O que diz a pesquisa

  • A distância entre o presidente e Flávio Bolsonaro aumenta no 1º turno (40% x 28%);
  • No segundo turno, Lula tem 8 pontos percentuais de vantagem e venceria por 45% a 37%;
  • Na direita não bolsonarista, intenção de voto em Flávio recuou de 82% para 74%;
  • Para 35% o programa Desenrola 2.0 aumentou significativamente a renda;
  • Sobre o desentendimento entre Michelle Bolsonaro e Flavio Bolsonaro, 42% concordam mais com a ex-primeira dama do que com o senador (18%);
  • Para 37%, a investigação sobre o senador Jaques Wagner, do PT, impacta muito negativamente a campanha de Lula; para 25%, o impacto é pequeno.

Outro ponto a favor do governo Lula é a proposta do fim da escala trabalhista de 6 x 1: 69% são a favor da extinção dessa jornada e 53% dizem que, se a proposta for aprovada, pretendem descansar e passar mais tempo com a família.

A isenção do Imposto de Renda para quem ganha até R$ 5 mil também refletou positivamente para a gestão lulista: 32% dizem que foram beneficiados pela medida e outros 24% afirmam que sua renda aumentou significativamente.


Veja outros dados pró-Lula:

  • A rejeição de Lula caiu de 53% para 50%. A de Flávio subiu: está em 57% (era de 56%);
  • A avaliação positiva do trabalho de Lula subiu para 36%, empatando com a avaliação negativa;
  • O fôlego extra na avaliação do governo é impulsionado, principalmente, pela recuperação da imagem do presidente entre os eleitores considerados “independentes”;
  • No recorte de segundo turno, a preferência por Lula entre os independentes saltou de 37% para 40% em relação ao mês anterior.

Enquanto o governo federal colhe os frutos de uma estabilização da imagem pública, a oposição enfrenta um momento agudo de turbulência. A pesquisa foi a primeira realizada pela Quaest após a briga pública e a exposição de vídeos envolvendo Flávio Bolsonaro e a ex-primeira-dama Michelle Bolsonaro (PL).

Renovação

Mesmo diante de um cenário de calmaria nos números de aprovação e de liderança folgada na corrida eleitoral, o Planalto ainda lida com um forte sentimento de renovação por parte do eleitorado. De acordo com a Quaest, a maioria dos entrevistados (51%) defende que o país deveria eleger um novo nome.
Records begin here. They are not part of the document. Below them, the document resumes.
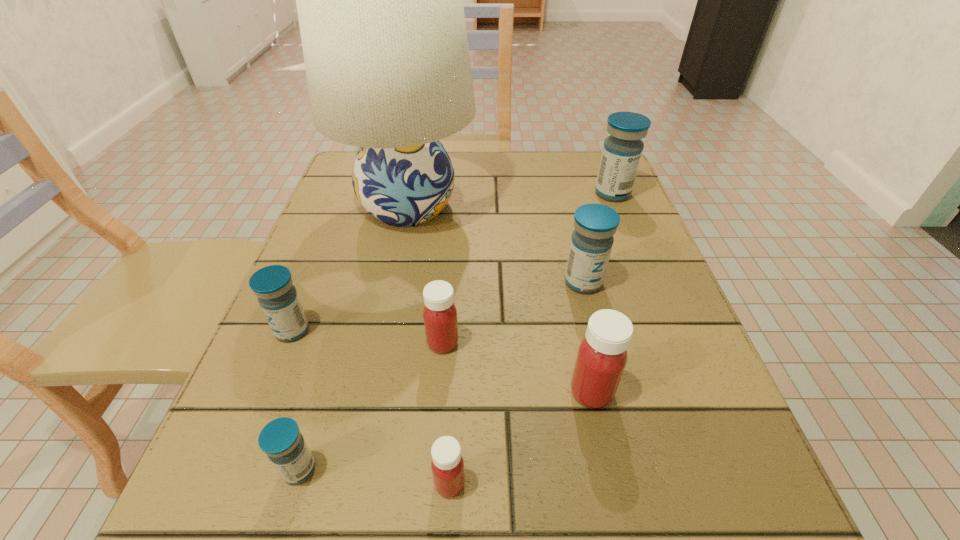
I want to click on the farthest red medicine, so click(x=440, y=314).

Image resolution: width=960 pixels, height=540 pixels. What are the coordinates of `the smallest blue medicine` in the screenshot? It's located at (280, 439).

Identify the location of the nearest blue medicine. The height and width of the screenshot is (540, 960). (280, 439).

You are a GUI agent. You are given a task and a screenshot of the screen. Output one action in this format:
    pyautogui.click(x=<x>, y=<y>)
    Task: Click on the smallest red medicine
    This screenshot has width=960, height=540.
    Given the screenshot: What is the action you would take?
    pyautogui.click(x=447, y=465)

You are a GUI agent. You are given a task and a screenshot of the screen. Output one action in this format:
    pyautogui.click(x=<x>, y=<y>)
    Task: Click on the free space located on the front-facing side of the lampshade
    The width and height of the screenshot is (960, 540).
    Given the screenshot: What is the action you would take?
    pyautogui.click(x=617, y=206)

I want to click on vacant space located 0.220m on the left of the farthest blue medicine, so click(x=501, y=193).

The image size is (960, 540). I want to click on free space located 0.310m on the back of the sixth nearest object, so click(x=559, y=184).

Where is `blank space located on the back of the second farthest red medicine`? The width and height of the screenshot is (960, 540). blank space located on the back of the second farthest red medicine is located at coordinates (572, 302).

Where is `blank space located 0.380m on the right of the third biggest blue medicine`? The image size is (960, 540). blank space located 0.380m on the right of the third biggest blue medicine is located at coordinates (538, 330).

Find the location of a particular element. Image resolution: width=960 pixels, height=540 pixels. free spot located 0.050m on the back of the second smallest red medicine is located at coordinates (445, 308).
No entanto, a falta de uma alternativa de oposição que consiga unificar a direita mantém o presidente em posição de amplo favoritismo. “A explicação para o não aparecimento de alternativas parece continuar sendo o desconhecimento: 44% ainda desconhecem quem é Caiado, 50% desconhecem o nome do Zema e 77% não sabem quem é Renan Santos. A campanha deve mudar esses números”, diz o cientista político Felipe Nunes, CEO da Quaest.

Metodologia

A pesquisa está registrada no TSE sob o número BR-07181/2026. Foi realizada entre os dias 10 e 13 de julho. Foram entrevistados presencialmente 2.004 brasileiros com 16 anos ou mais. A margem de erro estimada é de 2 pontos percentuais.